*DOCUMENT SEGMENT*:
===============

I was thinking that one of the reports on soybeans and quail had something to do with sterility issues when soybeans were a main part of the quail's diet. Maybe someone here knows if that is the case.

Soybeans were my favorite crop until that article changed things for me and I have not planted beans since. This year to work on some weed problems, it is being recommended that I rotate into beans. I know that makes sense for the farm operation, but I just don't know. I am betting that this won't be my year to make the cover of 'Successful Farming'.:eek::(

Maynard

Do you know where I might find the documents you were referring too. I know this has been several years since you posted this; however, I sure could use the documents for some of the research I am doing at work on a Government agriculture contract directly related our quail decline. :cheers:
 
Maynard

Do you know where I might find the documents you were referring too. I know this has been several years since you posted this; however, I sure could use the documents for some of the research I am doing at work on a Government agriculture contract directly related our quail decline. :cheers:

I do not have the actually research work. Not sure where to direct you. Prairie Drifter might know.
 
Can't believe the only post I have on here is Maynard quoting me. Let's run with this a bit!

===============

*WORK REQUEST 1*: Please copy the lines of the listing word for word, starting at the line that contains "きました。しかし、逆位置のペンタクル10は基本的に正" and ending at the line that contains "ペンタクル10の正位置での意味".

===============

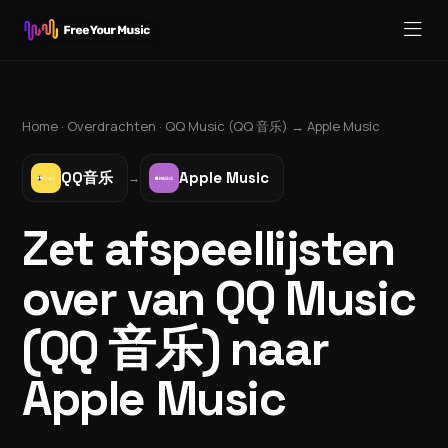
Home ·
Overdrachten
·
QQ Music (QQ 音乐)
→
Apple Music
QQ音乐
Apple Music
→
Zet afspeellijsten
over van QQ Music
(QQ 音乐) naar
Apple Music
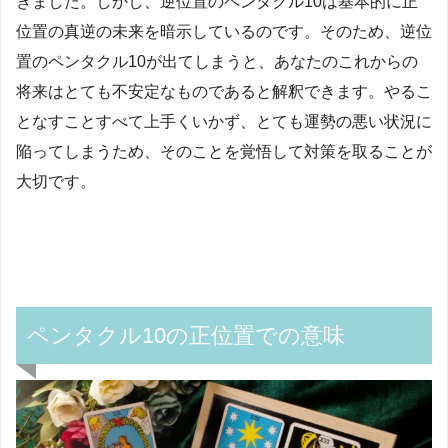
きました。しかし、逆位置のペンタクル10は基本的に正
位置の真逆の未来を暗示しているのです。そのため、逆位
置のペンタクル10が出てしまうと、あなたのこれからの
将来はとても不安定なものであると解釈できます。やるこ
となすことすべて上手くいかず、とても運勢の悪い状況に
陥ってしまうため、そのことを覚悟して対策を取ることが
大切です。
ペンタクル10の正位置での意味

===============

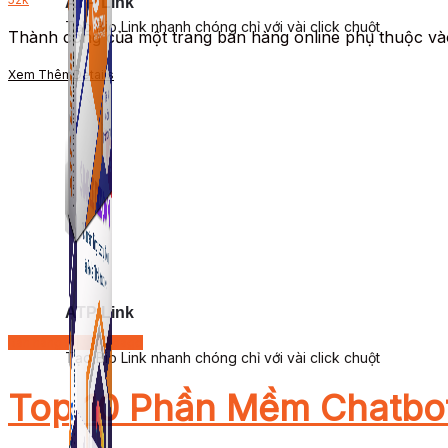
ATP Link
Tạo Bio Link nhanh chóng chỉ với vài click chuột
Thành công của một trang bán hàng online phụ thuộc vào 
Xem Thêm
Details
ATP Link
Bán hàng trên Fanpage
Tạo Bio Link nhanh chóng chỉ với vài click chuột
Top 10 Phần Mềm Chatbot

===============

*WORK REQUEST 2*: Go on with the forum thread about soybeans and quail from the point where it stops.

*WRITTEN REPLY 1*:
きました。しかし、逆位置のペンタクル10は基本的に正
位置の真逆の未来を暗示しているのです。そのため、逆位
置のペンタクル10が出てしまうと、あなたのこれからの
将来はとても不安定なものであると解釈できます。やるこ
となすことすべて上手くいかず、とても運勢の悪い状況に
陥ってしまうため、そのことを覚悟して対策を取ることが
大切です。
ペンタクル10の正位置での意味

*WRITTEN REPLY 2*:
SE Kansas has had several decades of negative habitat changes that accelerated in the 60's I believe. It was about then that folks decided fescue was better than the grass that had evolved in the area and started changing over native pastures to this introduced cool-season sod former. Unfortunately, as human's often do, we mucked things up. As a sod forming grass, fescue is not only a poor nesting habitat/ It also precludes weed invasion, which limits it's diversity and throws it out as brood rearing habitat as well.

About the same time, we reached some kind of tipping point. The woodlands of the area were seeing reduced pressures for cooking and heating, fire was becoming more rare, and the seed bank/productivity of the maturing trees launched a fairly agressive timber expansion in that part of Kansas. I don't remember the exact number, but 20+% expansion since 1985 is the gist of the change. All this time, the existing timber was maturing and canopying out ground level cover, making the wooded habitat largely unuseable.

Add in the conversion of historic crop rotations to one that is dominated by soybeans and their associated negatives and it's no wonder why quail aren't as numerous. Now, in the last 3 years, the area has had 20+ inches of rain in June. That knocks out probably 40-60% of the best nests of the year and makes lowland habitat unuseable for the rest of the season.

There are no doubt other factors involved including annual burning in some areas, herbicides, insecticides, improved combine efficience, modern grazing practices (I didn't say improved), and we're living the story we've written.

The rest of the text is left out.